You also need to modify your Settings.php and add the following, applicable to your domain.

// LDAP Settings
$ldapSettings['host']   = 'ldap.host';
$ldapSettings['pass']   = 'ladp.password';
$ldapSettings['rdn']    = 'cn=admin,dc=domain,dc=lan';
$ldapSettings['dn']     = "dc=domain,dc=lan";


It will query the LDAP server for a login, if one is found it will check against the SMF database and if the user doesn't exist it will create the user. If the LDAP auth fails, it currently doesn't do anything it just checks the SMF database for the user, but I can modify it to fail at this point if required.

It doesn't handle a changing password on the LDAP side for those that have 30 day logins etc. Again if required it can be modified to do so.

I've tried to make the change/check as minimal as possible so a few features could be missing.

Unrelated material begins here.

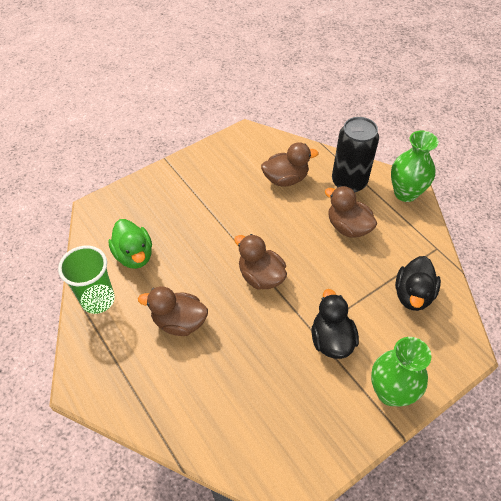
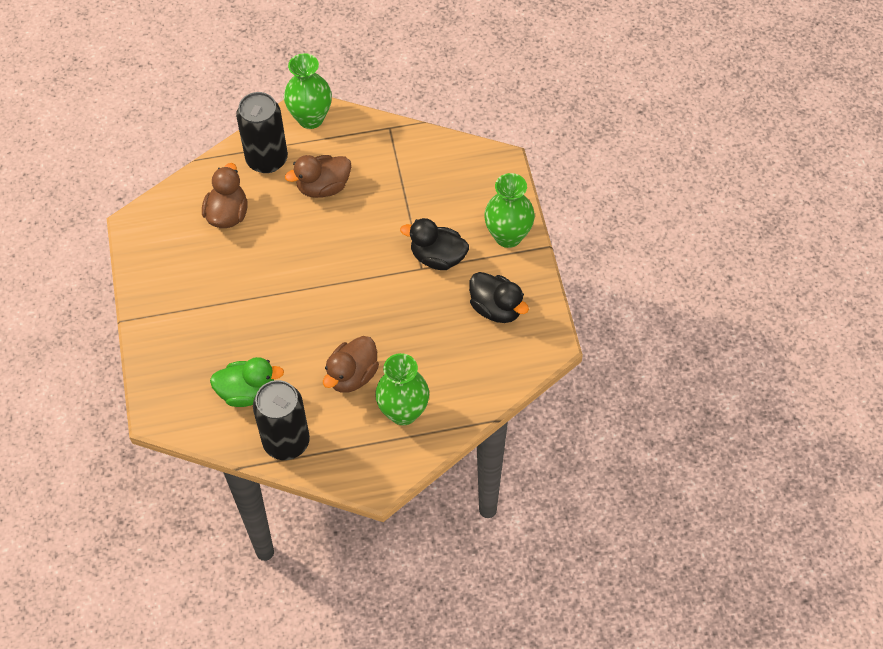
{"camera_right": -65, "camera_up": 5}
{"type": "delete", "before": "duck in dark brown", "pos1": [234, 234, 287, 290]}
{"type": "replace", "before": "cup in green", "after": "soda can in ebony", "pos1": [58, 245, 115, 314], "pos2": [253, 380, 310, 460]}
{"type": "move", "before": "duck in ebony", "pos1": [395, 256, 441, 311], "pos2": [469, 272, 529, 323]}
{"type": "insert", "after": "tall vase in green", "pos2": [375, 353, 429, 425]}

It assumes you look up the user details and it matches there uid or login name.
Title: Re: Ldap Authentication Mod
Post by: hyrsky on January 19, 2016, 08:23:18 AM
Here is something I wrote for SMF 2.0.7 and used on a small hidden forum I manage. I have updated to SMF 2.0.11 through package manager and it is still working. Buggy as hell but if anyone is interested feel free to build on this. :)

**
Apparently I'm not allowed to post external links but /hyrsky/SMF-Ldap on github(dot)com
Title: Re: Ldap Authentication Mod
Post by: vbgamer45 on January 19, 2016, 08:45:22 AM
Direct link: https://github.com/hyrsky/SMF-Ldap
Title: Re: Ldap Authentication Mod
Post by: it9 on July 29, 2021, 04:58:49 AM
How to use it? The instruction is incomprehensible there, is there a step by step? What do we have to do?
Title: Re: Ldap Authentication Mod
Post by: shadav on July 29, 2021, 10:20:52 AM
Quote from: it9 on July 29, 2021, 04:58:49 AM
How to use it? The instruction is incomprehensible there, is there a step by step? What do we have to do?
well first off, are you using smf 1.1 as that is what this mod was made to work with
and if you are then you really, really should upgrade as you are 43 versions behind. The current stable version is 2.0.18

although it seems hyrsky may have made it work with 2.0.11, which they wrote on their github how to install their updated version....

so which part are you having troubles with?